Из года в год откладывала возвращенье, той неодолимой тяги боялась, которая, казалось, намертво окует душу. Чудилось, стоит лишь разок глотнуть родного воздуха, посетить знакомые до боли места, вспомнить с товарками жизнь прежнюю – и больше никогда не отлучиться ей из Вазицы, силком оттуда не выгнать. Но пока все внутри корежилось, пока не утихли сердечные муки, возможно ли было возвращение? Ведь здесь каждая пята земли пропитана воспоминаниями о муже, от которых душа наразрыв. Так остерегалась запоздалых и, как казалось ей, вовсе ненужных мук, что дотянула до той осенней сердечной ровности, пришедшей вместе с усталостью, когда уже все безразлично. И оказалось, будто в чужую деревню наехала. Поворошила уголья на кострище, а под ними пепел стылой коркой сковался, и хоть бы какая тебе искра прошаяла сквозь эту броню.

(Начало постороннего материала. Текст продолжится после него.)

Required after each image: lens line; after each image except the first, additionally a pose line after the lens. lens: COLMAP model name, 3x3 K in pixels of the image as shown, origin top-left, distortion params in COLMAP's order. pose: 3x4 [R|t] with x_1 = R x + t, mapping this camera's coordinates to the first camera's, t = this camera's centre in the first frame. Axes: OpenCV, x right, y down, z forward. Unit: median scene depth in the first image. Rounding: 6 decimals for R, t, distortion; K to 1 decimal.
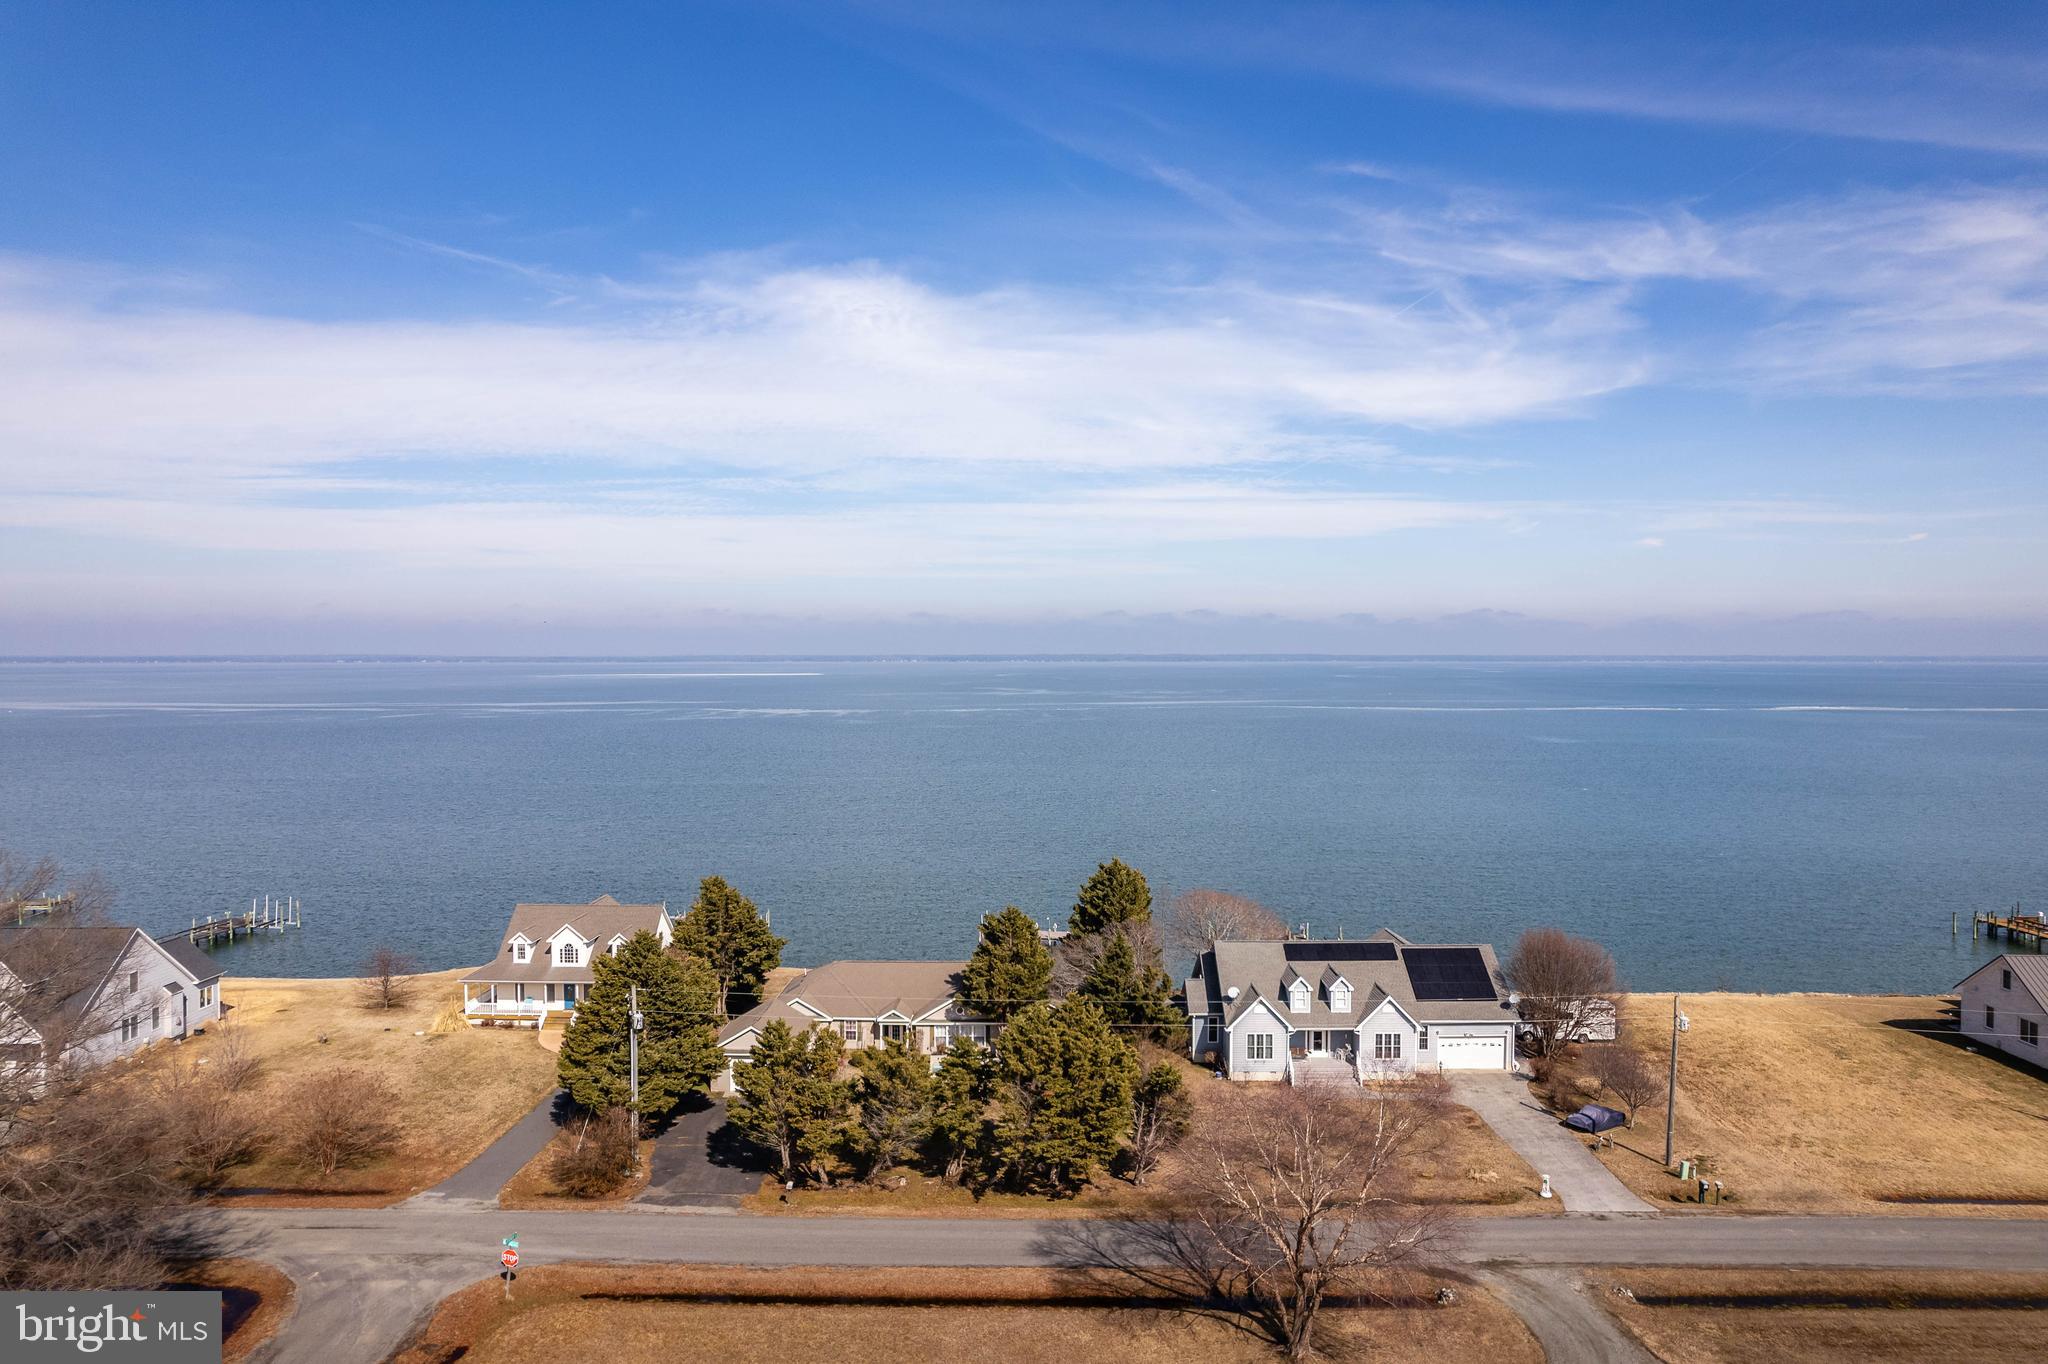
lens RADIAL K [[1347.4, 0, 1002.4], [0, 1347.4, 670.8], [0, 0, 1]] dist [-0.053569, 0.060194]
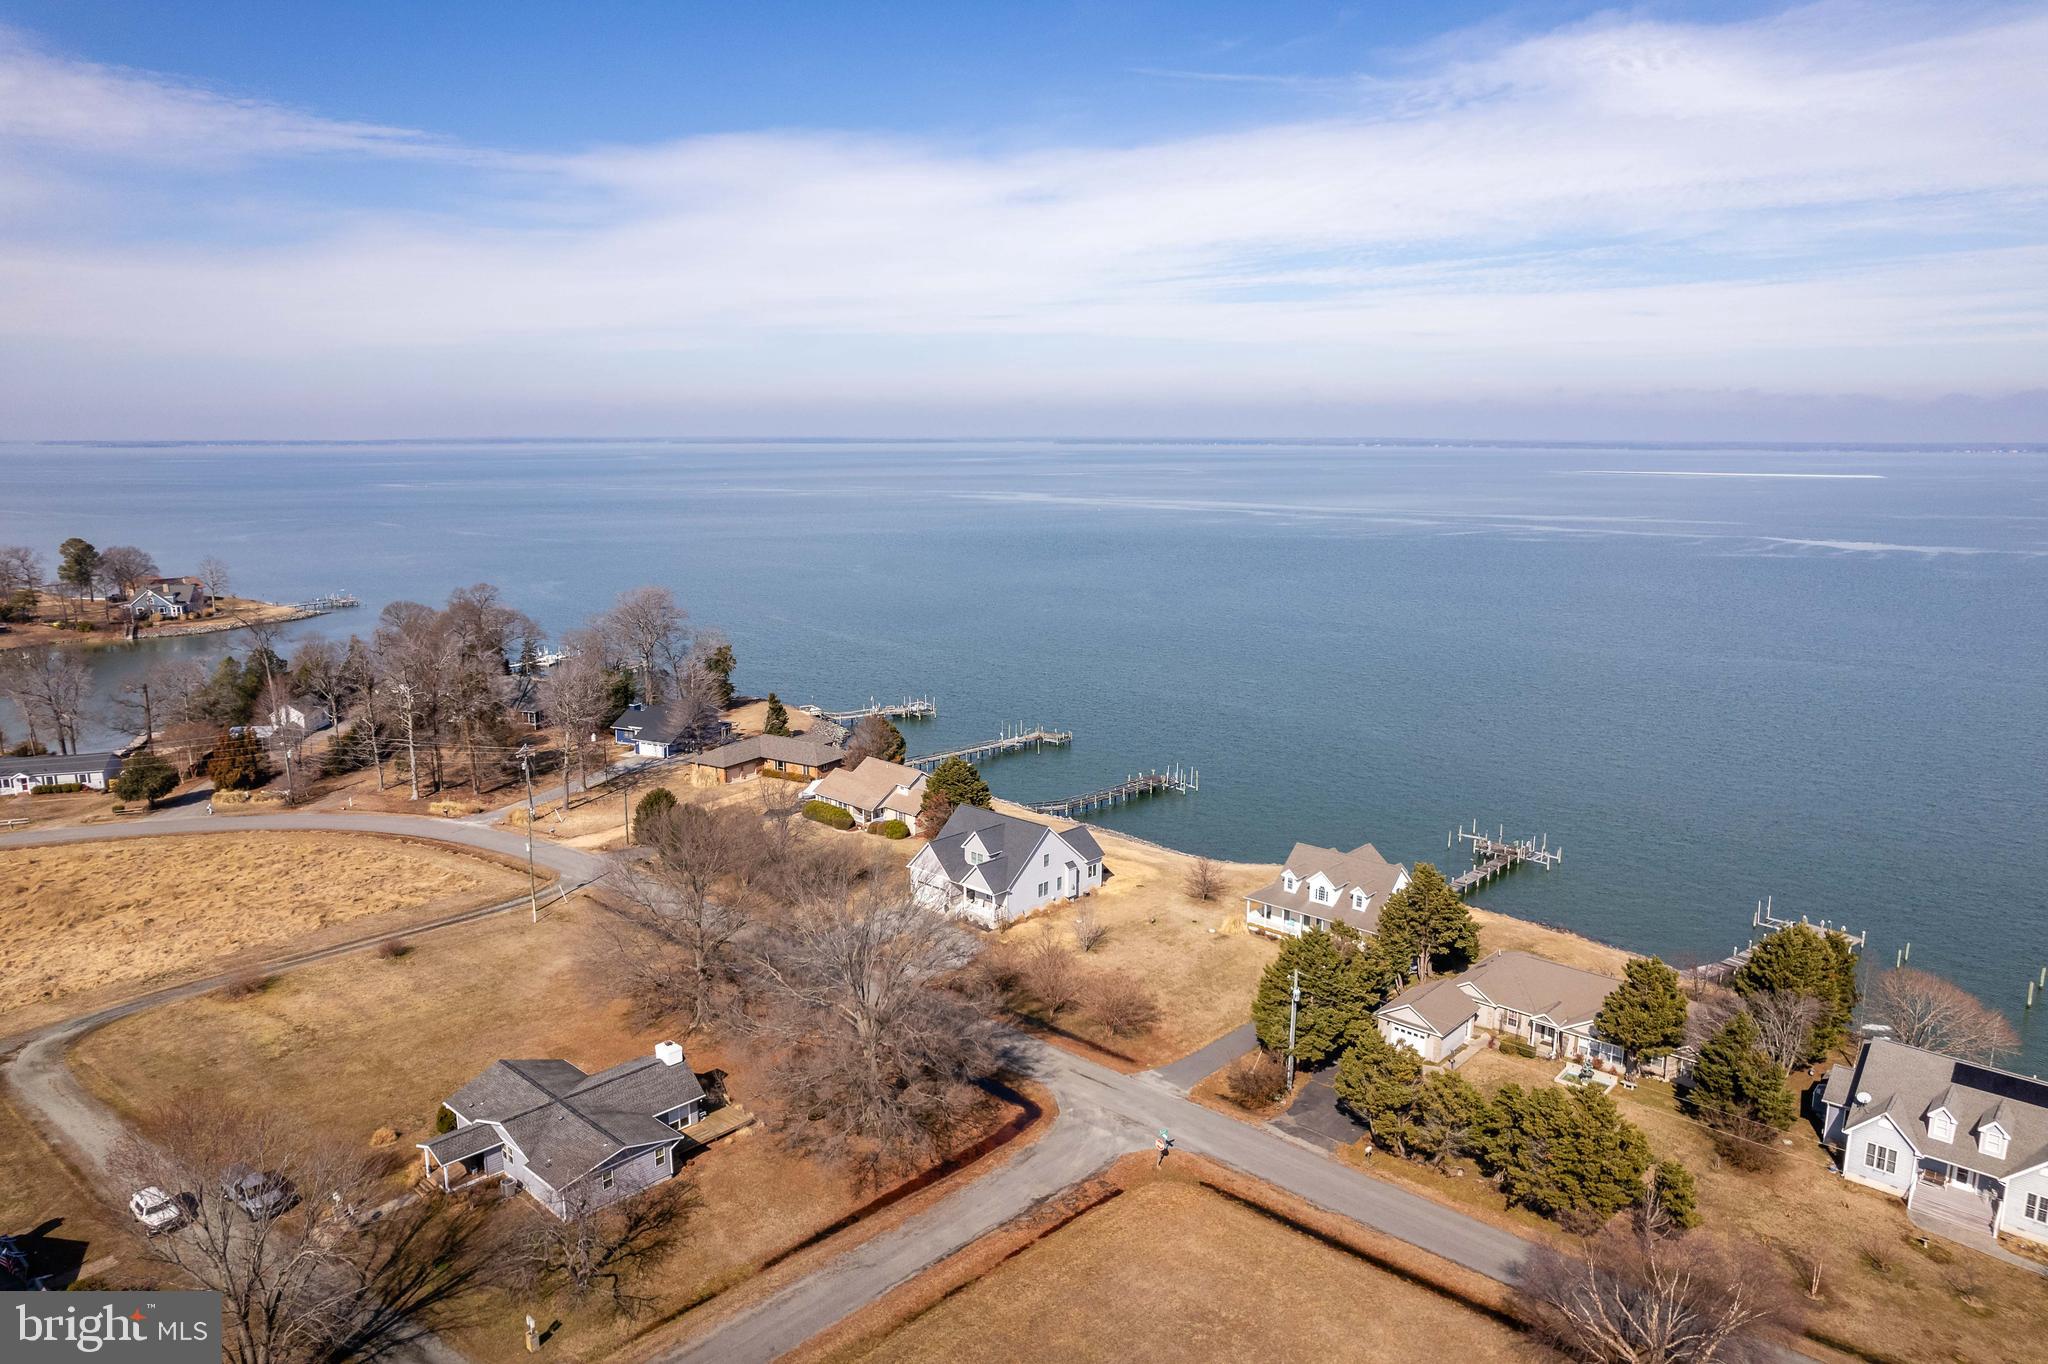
lens RADIAL K [[1347.4, 0, 1019.7], [0, 1347.4, 678.2], [0, 0, 1]] dist [-0.053569, 0.060194]
pose [[0.751823, 0.124994, -0.647409, 0.317868], [-0.006261, 0.983177, 0.182549, -0.268497], [0.659335, -0.133191, 0.739958, -0.144028]]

Затянула, ах ты Боже, тот единственный миг в человечьей жизни проворонила, когда еще возможно вернуться назад. У каждого он случается, сладкий миг, да нужна в то время трезвая, грустная, внимательная и добрая ко всему душа, чтобы сказать себе твердо: пора трогаться назад, – и тебе откроется все прежнее.

Что-то вспомнилось Юлии Парамоновне в эту неделю, что-то озарилось, слеза не раз и не два омыла набухшие глаза, а на душе оставалось ровно, пусто, неотзывчиво. А после разговора с Малашей окончательно решила: где ни жить – везде жить надо. Тридцать лет не бывала Юлия в Вазице, и так все показалось убого, серо, неизменно, что людей, обреченных на такое существованье, стало жалко, стало совестно перед ними за что-то, чего не высказать словами. Будто бы предала, бросила на трудном распутье, себе устроив лазоревую жизнь. Но разве так было, разве так?